Après les arrestations et les menaces sur les opposants,  Umaru Embaló confiant face à des candidats sélectionnés 
Lors du lancement de sa campagne, Umaro Sissoco Embaló a choisi de se présenter sans protection apparente, tournant en dérision les rumeurs de complot. « Je n’ai pas de gilet pare-balles. Nous sommes venus au pouvoir par les urnes, nous en partirons par les urnes », a-t-il déclaré, entouré de ses partisans. Cette mise en scène symbolise une volonté d’apparaître en homme fort, serein et sûr de sa légitimité. Derrière cette assurance, la situation demeure tenable. La Guinée-Bissau n’a jamais connu de stabilité politique durable. Depuis son indépendance, le pays a enregistré quatre coups d’État, dix-sept tentatives de putschs et une succession rapide de gouvernements.

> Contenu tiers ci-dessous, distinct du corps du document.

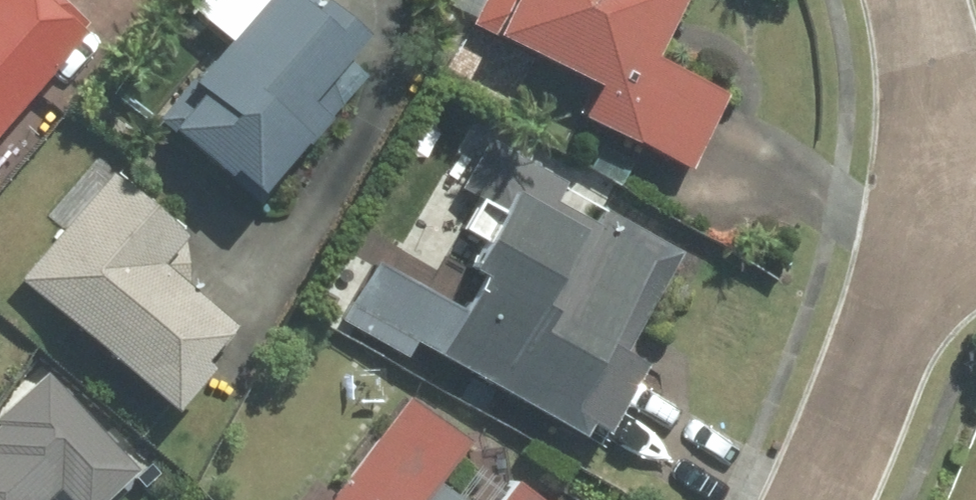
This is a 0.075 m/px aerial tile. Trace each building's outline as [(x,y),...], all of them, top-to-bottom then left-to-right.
[(78,27),(47,0),(0,0),(0,116),(78,27)] [(150,140),(231,212),(308,125),(291,110),(353,40),(308,0),(254,0),(254,1),(253,0),(190,0),(173,19),(209,51),(147,122),(158,131),(150,140)] [(713,102),(633,65),(663,0),(473,0),(460,29),(477,37),(471,50),(577,98),(563,128),(677,179),(713,102)] [(465,246),(425,307),(350,258),(312,316),(387,366),(401,345),(571,456),(630,364),(594,341),(651,254),(516,167),(478,142),(444,193),(468,208),(450,236),(465,246)] [(0,286),(152,422),(190,380),(183,373),(214,337),(142,272),(170,241),(98,177),(0,286)] [(425,486),(450,454),(396,411),(325,499),(442,499),(425,486)] [(496,481),(480,499),(520,499),(496,481)]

Le souvenir des crises passées reste brûlant, notamment celle de 2022, lorsque des hommes armés avaient attaqué le palais du gouvernement.
Le président sortant aborde cette élection dans une atmosphère de méfiance généralisée. Après sa victoire contestée de 2019, suivie de tensions avec l’Assemblée nationale et de dissolutions répétées du Parlement, sa gouvernance est régulièrement critiquée pour son autoritarisme et sa gestion solitaire du pouvoir. Son parti, le Madem G15, peine à rassembler au-delà de son cercle fidèle, affaibli par les divisions internes et la baisse du prix de la noix de cajou, principale ressource économique du pays. Dans ce contexte, la compétition électorale ressemble à une épreuve de force. Si les partisans d’Embaló mettent la stabilité et la continuité, ses opposants dénoncent une dérive vers un pouvoir personnel, éloigné des idéaux démocratiques. L’absence du PAIGC et de Domingos Simões Pereira confère au scrutin une allure imparable : une présidentielle sans véritable contrepoids politique.